Data-Driven Methods

Advanced Track

This module extends Lab 07: Data Analysis with deeper theory on regression, system identification, and model validation.

Prerequisites

Completed Lab 07 (basic data collection and model fitting)
Understanding of linear relationships
Basic statistics (mean, standard deviation)

1. Regression Theory

Why Regression?

In embedded systems, we often need to predict one quantity from another:

What We Measure	What We Want	Example
PWM command	Actual speed	Motor model
IMU vibration	Robot velocity	Speed estimation
Temperature	Resistance	Thermistor calibration
ADC value	Physical unit	Sensor linearization

Regression finds the mathematical relationship between these quantities.

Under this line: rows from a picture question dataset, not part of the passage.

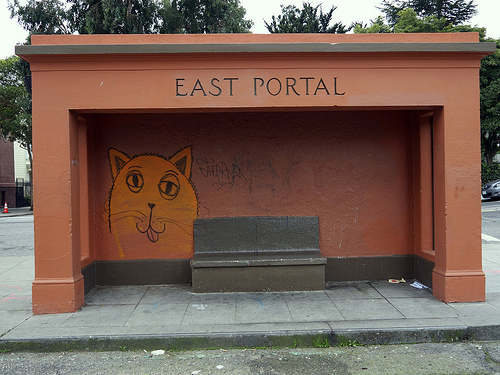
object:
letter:
[222, 75, 238, 98]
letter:
[208, 77, 222, 96]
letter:
[190, 77, 207, 96]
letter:
[251, 75, 264, 96]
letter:
[332, 72, 347, 94]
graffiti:
[255, 144, 352, 194]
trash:
[407, 276, 432, 292]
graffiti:
[184, 147, 250, 194]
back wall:
[81, 107, 417, 283]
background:
[5, 5, 497, 227]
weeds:
[309, 334, 362, 349]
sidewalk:
[0, 240, 499, 353]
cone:
[1, 198, 11, 215]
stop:
[12, 15, 498, 342]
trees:
[434, 17, 499, 201]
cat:
[102, 142, 201, 266]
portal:
[250, 68, 354, 98]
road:
[0, 342, 500, 375]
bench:
[186, 207, 335, 297]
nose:
[481, 182, 496, 199]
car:
[483, 175, 499, 200]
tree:
[0, 53, 36, 217]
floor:
[2, 242, 498, 351]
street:
[2, 322, 497, 373]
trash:
[145, 346, 173, 360]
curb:
[2, 323, 500, 355]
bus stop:
[17, 31, 488, 308]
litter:
[387, 276, 407, 285]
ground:
[0, 198, 499, 373]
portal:
[16, 28, 484, 310]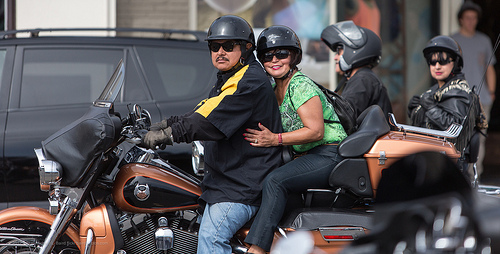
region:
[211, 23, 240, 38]
the helmet is black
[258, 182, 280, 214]
women wearing jeans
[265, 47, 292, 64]
sunglasses are black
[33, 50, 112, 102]
a window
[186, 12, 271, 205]
Man in a black and yellow shirt wearing a helmet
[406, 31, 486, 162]
Woman in leather jacket wearing a helmet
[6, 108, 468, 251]
Gold and black motorcycle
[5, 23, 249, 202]
Black car behind the man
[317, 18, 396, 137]
Man in a black jacket wearing a helmet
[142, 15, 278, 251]
Man in jeans wearing gloves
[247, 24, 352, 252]
Woman in sunglasses wearing jeans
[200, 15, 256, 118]
Man in sunglasses with a mustache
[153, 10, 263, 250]
this is a person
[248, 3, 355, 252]
this is a person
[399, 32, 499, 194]
this is a person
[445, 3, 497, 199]
this is a person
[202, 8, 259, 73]
this is a black helmet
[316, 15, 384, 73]
this is a black helmet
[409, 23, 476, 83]
this is a black helmet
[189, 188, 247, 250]
these are jeans pants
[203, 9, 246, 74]
Black helmet on head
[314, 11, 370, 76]
Black helmet on head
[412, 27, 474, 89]
Black helmet on head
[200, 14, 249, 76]
Person wearing black sunglasses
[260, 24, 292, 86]
Person wearing black sunglasses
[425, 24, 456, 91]
Person wearing black sunglasses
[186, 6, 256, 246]
Person on a motorcycle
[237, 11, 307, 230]
Person on a motorcycle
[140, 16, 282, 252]
man driving a motorbike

Linear Regression Derivation

Given data points \((x_1, y_1), (x_2, y_2), ..., (x_n, y_n)\), we want to find line \(y = mx + b\) that minimizes error.

Least Squares Objective:

\[E = \sum_{i=1}^{n} (y_i - (mx_i + b))^2\]

Taking partial derivatives and setting to zero:

\[\frac{\partial E}{\partial m} = 0 \implies m = \frac{n\sum x_i y_i - \sum x_i \sum y_i}{n\sum x_i^2 - (\sum x_i)^2}\]

\[\frac{\partial E}{\partial b} = 0 \implies b = \bar{y} - m\bar{x}\]

Implementation

def linear_regression(x_data, y_data):
    """
    Fit y = mx + b using least squares.

    Returns:
        m: slope
        b: intercept
        r_squared: coefficient of determination
    """
    n = len(x_data)

    # Sums
    sum_x = sum(x_data)
    sum_y = sum(y_data)
    sum_xy = sum(x * y for x, y in zip(x_data, y_data))
    sum_x2 = sum(x * x for x in x_data)

    # Slope and intercept
    denominator = n * sum_x2 - sum_x * sum_x
    m = (n * sum_xy - sum_x * sum_y) / denominator
    b = (sum_y - m * sum_x) / n

    # R-squared
    y_mean = sum_y / n
    ss_tot = sum((y - y_mean) ** 2 for y in y_data)
    ss_res = sum((y - (m * x + b)) ** 2 for x, y in zip(x_data, y_data))
    r_squared = 1 - ss_res / ss_tot if ss_tot > 0 else 0

    return m, b, r_squared

Polynomial Regression

For non-linear relationships, extend to polynomials:

\[y = a_0 + a_1 x + a_2 x^2 + ... + a_n x^n\]

def polynomial_features(x, degree):
    """Generate polynomial features [1, x, x², ..., x^n]."""
    return [x ** i for i in range(degree + 1)]

# Example: Quadratic fit for motor dead zone
# speed = a + b*pwm + c*pwm²

When to use polynomial: - Motor dead zone (speed vs PWM is not linear near zero) - Sensor non-linearity - Temperature compensation curves

2. Model Evaluation Metrics

R² (Coefficient of Determination)

Interpretation:

R² Value	Meaning	Action
0.95-1.0	Excellent	Deploy with confidence
0.85-0.95	Good	Acceptable for most applications
0.70-0.85	Moderate	Consider additional features
< 0.70	Poor	Model doesn't capture relationship

Caution: High R² doesn't mean good predictions on new data!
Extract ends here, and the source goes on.